### To-do item
Reproduce every line of text in the records below exactly as it appears, and omit the pictures from your output.
Start of Data for this exercise
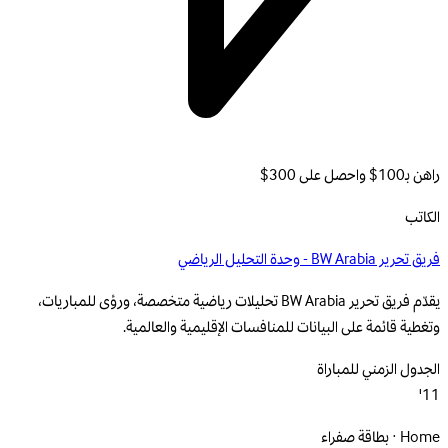
راهن بـ100$ واحصل على 300$
الكاتب
فريق تحرير BW Arabia - وحدة التحليل الرياضي
يقدّم فريق تحرير BW Arabia تحليلات رياضية متخصصة، ورؤى للمباريات،
وتغطية قائمة على البيانات للمنافسات الإقليمية والعالمية.
الجدول الزمني للمباراة
11'
Home · بطاقة صفراء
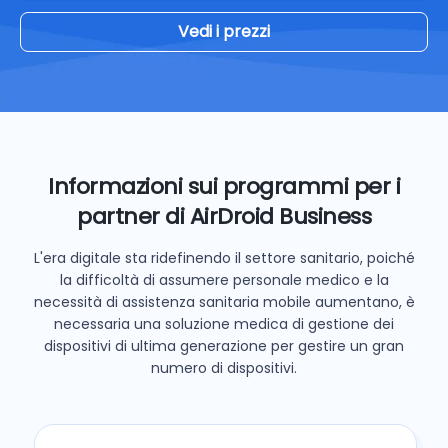
Vedi i prezzi
Informazioni sui programmi per i
partner di AirDroid Business
L'era digitale sta ridefinendo il settore sanitario, poiché
la difficoltà di assumere personale medico e la
necessità di assistenza sanitaria mobile aumentano, è
necessaria una soluzione medica di gestione dei
dispositivi di ultima generazione per gestire un gran
numero di dispositivi.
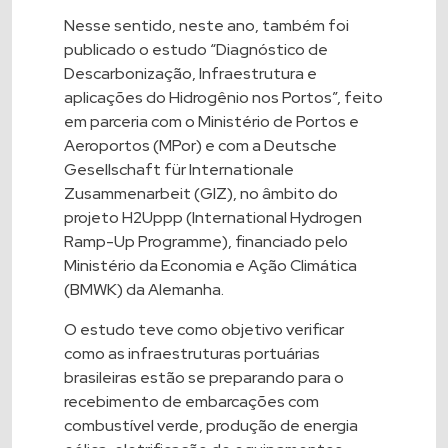
Nesse sentido, neste ano, também foi
publicado o estudo “Diagnóstico de
Descarbonização, Infraestrutura e
aplicações do Hidrogênio nos Portos”, feito
em parceria com o Ministério de Portos e
Aeroportos (MPor) e com a Deutsche
Gesellschaft für Internationale
Zusammenarbeit (GIZ), no âmbito do
projeto H2Uppp (International Hydrogen
Ramp-Up Programme), financiado pelo
Ministério da Economia e Ação Climática
(BMWK) da Alemanha.
O estudo teve como objetivo verificar
como as infraestruturas portuárias
brasileiras estão se preparando para o
recebimento de embarcações com
combustível verde, produção de energia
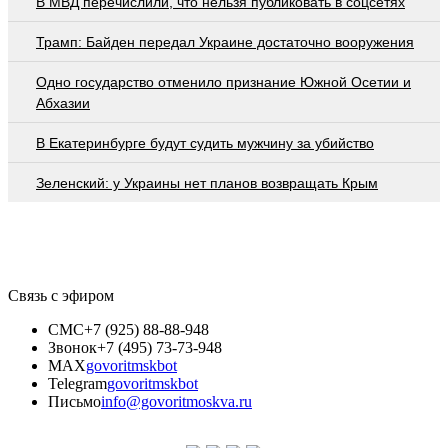
В МВД перечислили, что нельзя публиковать в соцсетях
Трамп: Байден передал Украине достаточно вооружения
Одно государство отменило признание Южной Осетии и
Абхазии
В Екатеринбурге будут судить мужчину за убийство
Зеленский: у Украины нет планов возвращать Крым
Связь с эфиром
СМС
+7 (925) 88-88-948
Звонок
+7 (495) 73-73-948
MAX
govoritmskbot
Telegram
govoritmskbot
Письмо
info@govoritmoskva.ru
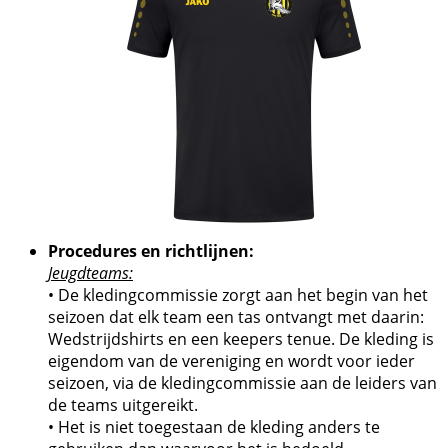
Procedures en richtlijnen:
Jeugdteams:
• De kledingcommissie zorgt aan het begin van het
seizoen dat elk team een tas ontvangt met daarin:
Wedstrijdshirts en een keepers tenue. De kleding is
eigendom van de vereniging en wordt voor ieder
seizoen, via de kledingcommissie aan de leiders van
de teams uitgereikt.
• Het is niet toegestaan de kleding anders te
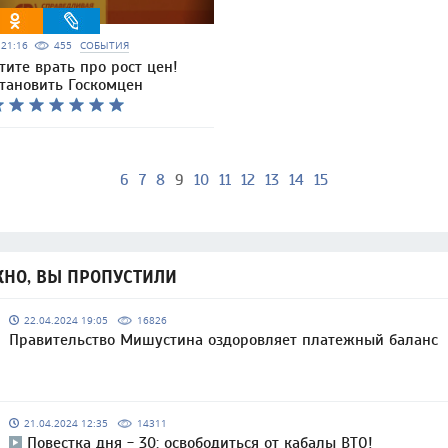
6 21:16
455
СОБЫТИЯ
тите врать про рост цен!
становить Госкомцен
6
7
8
9
10
11
12
13
14
15
НО, ВЫ ПРОПУСТИЛИ
22.04.2024 19:05
16826
Правительство Мишустина оздоровляет платежный баланс
21.04.2024 12:35
14311
Повестка дня - 30: освободиться от кабалы ВТО!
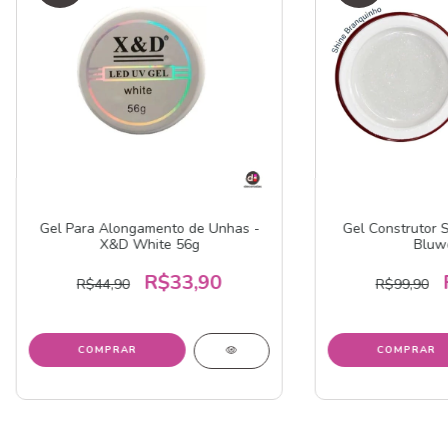
Gel Para Alongamento de Unhas -
Gel Construtor 
X&D White 56g
Bluw
R$33,90
R$44,90
R$99,90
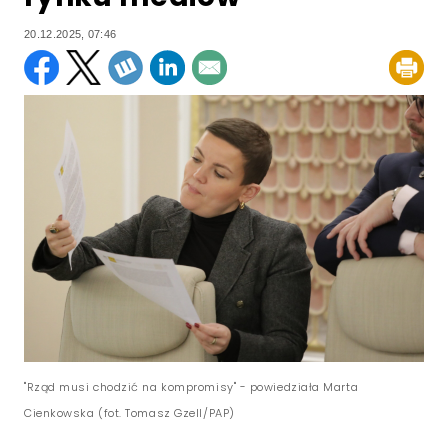
20.12.2025, 07:46
"Rząd musi chodzić na kompromisy" - powiedziała Marta
Cienkowska (fot. Tomasz Gzell/PAP)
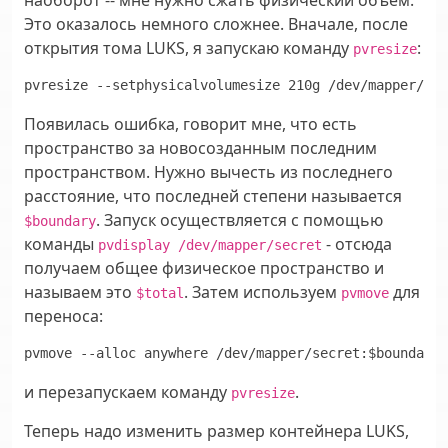
Это оказалось немного сложнее. Вначале, после
открытия тома LUKS, я запускаю команду
:
pvresize
pvresize --setphysicalvolumesize 210g /dev/mapper/sec
Появилась ошибка, говорит мне, что есть
пространство за новосозданным последним
пространством. Нужно вычесть из последнего
расстояние, что последней степени называется
. Запуск осуществляется с помощью
$boundary
команды
- отсюда
pvdisplay /dev/mapper/secret
получаем общее физическое пространство и
называем это
. Затем используем
для
$total
pvmove
переноса:
и перезапускаем команду
.
pvresize
Теперь надо изменить размер контейнера LUKS,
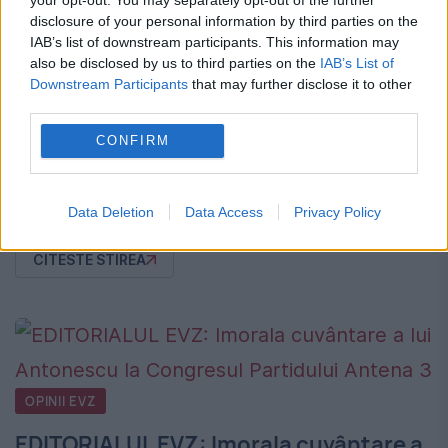
presă!
disclosure of your personal information by third parties on the
IAB’s list of downstream participants. This information may
12 APRILIE 2011
also be disclosed by us to third parties on the
IAB’s List of
Downstream Participants
that may further disclose it to other
Pe net, nu trebuie să te scarpini în creştet
third parties.
ori la subsuoară cu gesturi largi în văzul
CONFIRM
tuturor, ci doar să foloseşti, pervers şi cu
bună ştiinţă, cuvinte-cârlig. Dacă la...
Data Deletion
Data Access
Privacy Policy
CITESTE STIREA
OPINII EVZ
EDITORIALUL EVZ: Imorala cuvântare a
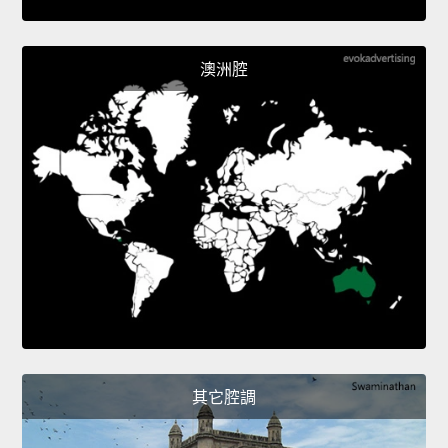
澳洲腔
其它腔調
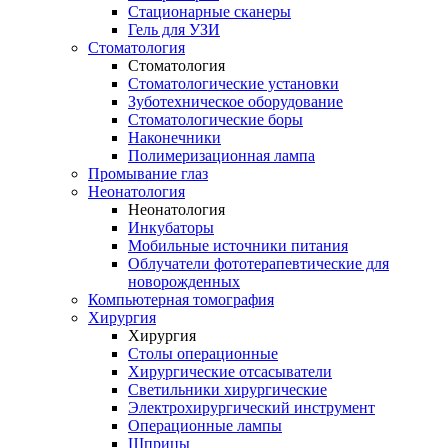
Стационарные сканеры
Гель для УЗИ
Стоматология
Стоматология
Стоматологические установки
Зуботехническое оборудование
Стоматологические боры
Наконечники
Полимеризационная лампа
Промывание глаз
Неонатология
Неонатология
Инкубаторы
Мобильные источники питания
Облучатели фототерапевтические для
новорожденных
Компьютерная томография
Хирургия
Хирургия
Столы операционные
Хирургические отсасыватели
Светильники хирургические
Электрохирургический инструмент
Операционные лампы
Шприцы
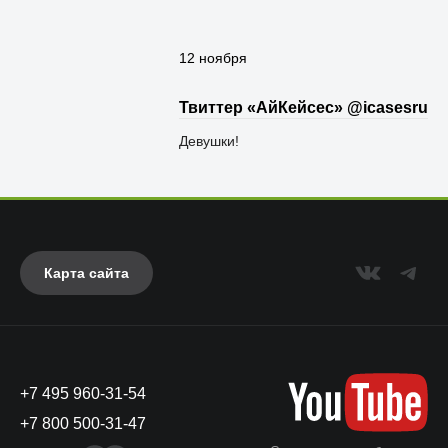
12 ноября
Твиттер «АйКейсес» ‏@icasesru
Девушки!
Карта сайта
+7 495 960-31-54
+7 800 500-31-47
End of Data for this exercise
### Answer to this task
راهن بـ100$ واحصل على 300$
الكاتب
فريق تحرير BW Arabia - وحدة التحليل الرياضي
يقدّم فريق تحرير BW Arabia تحليلات رياضية متخصصة، ورؤى للمباريات،
وتغطية قائمة على البيانات للمنافسات الإقليمية والعالمية.
الجدول الزمني للمباراة
11'
Home · بطاقة صفراء
Vedi i prezzi
Informazioni sui programmi per i
partner di AirDroid Business
L'era digitale sta ridefinendo il settore sanitario, poiché
la difficoltà di assumere personale medico e la
necessità di assistenza sanitaria mobile aumentano, è
necessaria una soluzione medica di gestione dei
dispositivi di ultima generazione per gestire un gran
numero di dispositivi.
Nesse sentido, neste ano, também foi
publicado o estudo “Diagnóstico de
Descarbonização, Infraestrutura e
aplicações do Hidrogênio nos Portos”, feito
em parceria com o Ministério de Portos e
Aeroportos (MPor) e com a Deutsche
Gesellschaft für Internationale
Zusammenarbeit (GIZ), no âmbito do
projeto H2Uppp (International Hydrogen
Ramp-Up Programme), financiado pelo
Ministério da Economia e Ação Climática
(BMWK) da Alemanha.
O estudo teve como objetivo verificar
como as infraestruturas portuárias
brasileiras estão se preparando para o
recebimento de embarcações com
combustível verde, produção de energia
В МВД перечислили, что нельзя публиковать в соцсетях
Трамп: Байден передал Украине достаточно вооружения
Одно государство отменило признание Южной Осетии и
Абхазии
В Екатеринбурге будут судить мужчину за убийство
Зеленский: у Украины нет планов возвращать Крым
Связь с эфиром
СМС
+7 (925) 88-88-948
Звонок
+7 (495) 73-73-948
MAX
govoritmskbot
Telegram
govoritmskbot
Письмо
info@govoritmoskva.ru
Procedures en richtlijnen:
Jeugdteams:
• De kledingcommissie zorgt aan het begin van het
seizoen dat elk team een tas ontvangt met daarin:
Wedstrijdshirts en een keepers tenue. De kleding is
eigendom van de vereniging en wordt voor ieder
seizoen, via de kledingcommissie aan de leiders van
de teams uitgereikt.
• Het is niet toegestaan de kleding anders te
6 21:16
455
СОБЫТИЯ
тите врать про рост цен!
становить Госкомцен
6
7
8
9
10
11
12
13
14
15
НО, ВЫ ПРОПУСТИЛИ
22.04.2024 19:05
16826
Правительство Мишустина оздоровляет платежный баланс
21.04.2024 12:35
14311
Повестка дня - 30: освободиться от кабалы ВТО!
Gel Para Alongamento de Unhas -
Gel Construtor 
X&D White 56g
Bluw
R$33,90
R$44,90
R$99,90
20.12.2025, 07:46
"Rząd musi chodzić na kompromisy" - powiedziała Marta
Cienkowska (fot. Tomasz Gzell/PAP)
Это оказалось немного сложнее. Вначале, после
открытия тома LUKS, я запускаю команду
:
pvresize
pvresize --setphysicalvolumesize 210g /dev/mapper/sec
Появилась ошибка, говорит мне, что есть
пространство за новосозданным последним
пространством. Нужно вычесть из последнего
расстояние, что последней степени называется
. Запуск осуществляется с помощью
$boundary
команды
- отсюда
pvdisplay /dev/mapper/secret
получаем общее физическое пространство и
называем это
. Затем используем
для
$total
pvmove
переноса:
и перезапускаем команду
.
pvresize
Теперь надо изменить размер контейнера LUKS,
presă!
disclosure of your personal information by third parties on the
IAB’s list of downstream participants. This information may
12 APRILIE 2011
also be disclosed by us to third parties on the
IAB’s List of
Downstream Participants
that may further disclose it to other
Pe net, nu trebuie să te scarpini în creştet
third parties.
ori la subsuoară cu gesturi largi în văzul
CONFIRM
tuturor, ci doar să foloseşti, pervers şi cu
bună ştiinţă, cuvinte-cârlig. Dacă la...
Data Deletion
Data Access
Privacy Policy
CITESTE STIREA
OPINII EVZ
EDITORIALUL EVZ: Imorala cuvântare a
澳洲腔
其它腔調
Стационарные сканеры
Гель для УЗИ
Стоматология
Стоматология
Стоматологические установки
Зуботехническое оборудование
Стоматологические боры
Наконечники
Полимеризационная лампа
Промывание глаз
Неонатология
Неонатология
Инкубаторы
Мобильные источники питания
Облучатели фототерапевтические для
новорожденных
Компьютерная томография
Хирургия
Хирургия
Столы операционные
Хирургические отсасыватели
Светильники хирургические
Электрохирургический инструмент
Операционные лампы
Шприцы
12 ноября
Твиттер «АйКейсес» ‏@icasesru
Девушки!
Карта сайта
+7 495 960-31-54
+7 800 500-31-47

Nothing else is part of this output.